Avec la fermeture des écoles pendant le confinement, ce sont quelque 350 millions d’élèves qui ont été privés de repas scolaires, a fait savoir il y a quelques jours Hélène Botreau, responsable du plaidoyer à Oxfam France sur les enjeux d’agriculture et de sécurité alimentaire mondiale, à France 24. « Or, pour beaucoup d’enfants, il s’agissait du seul repas équilibré de la journée. […] Les familles ont donc dû assumer ce coût supplémentaire toutes seules, chose qui leur était parfois très compliquée, voire impossible », explique-t-elle. La perturbation des chaînes d’approvisionnement a effectivement fait grimper les prix de certains aliments, notamment les denrées périssables, comme les légumes (+ 142 % entre mars et mai 2020 en République démocratique du Congo, selon la Banque mondiale).
L’IRU avait tiré la sonnette d’alarme dès avril
L’approvisionnement en nourriture – mais également en médicaments – a notamment été entravé par l’engorgement des frontières, conséquence des restrictions décidées unilatéralement par certains Etats au début de la crise sanitaire, au mépris du respect des procédures douanières internationales. Résultat : bloquées plusieurs jours aux frontières, plusieurs tonnes de denrées alimentaires ont été perdues. Comme il fallait s’y attendre. Début avril, l’Union internationale des transports routiers (IRU), garante de la Convention TIR (transport international routier) de l’ONU, avait effectivement tiré la sonnette d’alarme, tout en soulignant l’absurdité qu’il y avait à édicter des règles nationales dans une ère globalisée.
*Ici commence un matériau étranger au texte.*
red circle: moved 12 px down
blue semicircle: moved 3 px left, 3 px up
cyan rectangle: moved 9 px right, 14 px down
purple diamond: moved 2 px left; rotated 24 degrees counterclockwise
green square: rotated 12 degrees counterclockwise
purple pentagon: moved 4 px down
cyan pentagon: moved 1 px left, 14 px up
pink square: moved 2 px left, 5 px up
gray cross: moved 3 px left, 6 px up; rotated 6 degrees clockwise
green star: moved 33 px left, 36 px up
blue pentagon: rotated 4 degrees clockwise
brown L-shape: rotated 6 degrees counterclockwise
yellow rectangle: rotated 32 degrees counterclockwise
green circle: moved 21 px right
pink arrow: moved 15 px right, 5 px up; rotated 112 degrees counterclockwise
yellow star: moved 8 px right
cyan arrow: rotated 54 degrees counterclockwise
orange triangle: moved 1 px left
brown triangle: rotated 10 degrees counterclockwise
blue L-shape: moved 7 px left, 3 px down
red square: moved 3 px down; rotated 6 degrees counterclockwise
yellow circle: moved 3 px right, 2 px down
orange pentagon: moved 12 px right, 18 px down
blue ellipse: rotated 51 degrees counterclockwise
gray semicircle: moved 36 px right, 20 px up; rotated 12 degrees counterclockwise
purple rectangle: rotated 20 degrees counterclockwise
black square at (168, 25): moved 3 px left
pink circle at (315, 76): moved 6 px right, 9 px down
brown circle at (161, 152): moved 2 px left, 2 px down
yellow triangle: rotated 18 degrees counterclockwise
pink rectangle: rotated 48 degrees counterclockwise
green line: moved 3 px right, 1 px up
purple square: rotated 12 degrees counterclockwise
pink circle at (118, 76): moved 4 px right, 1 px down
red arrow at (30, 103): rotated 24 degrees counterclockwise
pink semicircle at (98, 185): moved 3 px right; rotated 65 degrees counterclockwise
L’IRU plaidait ainsi pour une meilleure coordination des Etats malgré le Covid-19, afin de normaliser l’approvisionnement des marchandises périssables, sous peine d’aggraver la malnutrition dans certains pays.
Ce n’est pas tout. « La fermeture des frontières et le confinement, ainsi que le comportement d’aversion des travailleurs, peuvent empêcher des agriculteurs de cultiver les terres et des transformateurs des produits alimentaires de s’occuper de la transformation », explique Qu Dongyu, directeur général de la FAO (programme de l’ONU pour l’alimentation et l’agriculture), cité par Médiaterre. A craindre ? Un « dérèglement des chaînes d’approvisionnement », indique le média, notamment dû à la suspension de leurs exportations de matières premières de la part des grands pays producteurs – comme la Russie, premier exportateur mondial de blé.
En somme, « plus vite les restrictions de transport seront levées, plus vite les pays demandeurs pourront avoir accès aux matières premières », estime Médiaterre. Tout en ayant bien conscience que la fermeture des frontières n’est pas le seul facteur perturbateur. « Partout dans le monde, la fermeture des marchés locaux a fragilisé les foyers, a déclaré Hélène Botreau à France 24. On a aussi assisté à un manque de main d’œuvre dans les champs et à un ralentissement des transports pendant le confinement. » Entraîné, entre autres, par de « grosses perturbations » dans les ports et sur les grands axes routiers. « Beaucoup d’éleveurs n’ont pas pu amener leurs bétails à l’abattoir et vendre leurs produits », explique la responsable du plaidoyer chez Oxfam.
En fin de compte, et alors que les cas de coronavirus augmentent de nouveau dans le monde – laissant craindre une nouvelle salve de confinements –, les conséquences de la crise sanitaire, en termes de malnutrition, ne sont pas encore terminées. Surtout dans les pays du Sud, comme alertait l’ONU – qui évoque un « contexte d’insécurité alimentaire aiguë » – il y a quelques semaines. Les populations mal nourries pourraient ainsi presque doubler, entre 2019 et 2020, et passer de 135 millions de personnes au bord de la famine à 250 millions.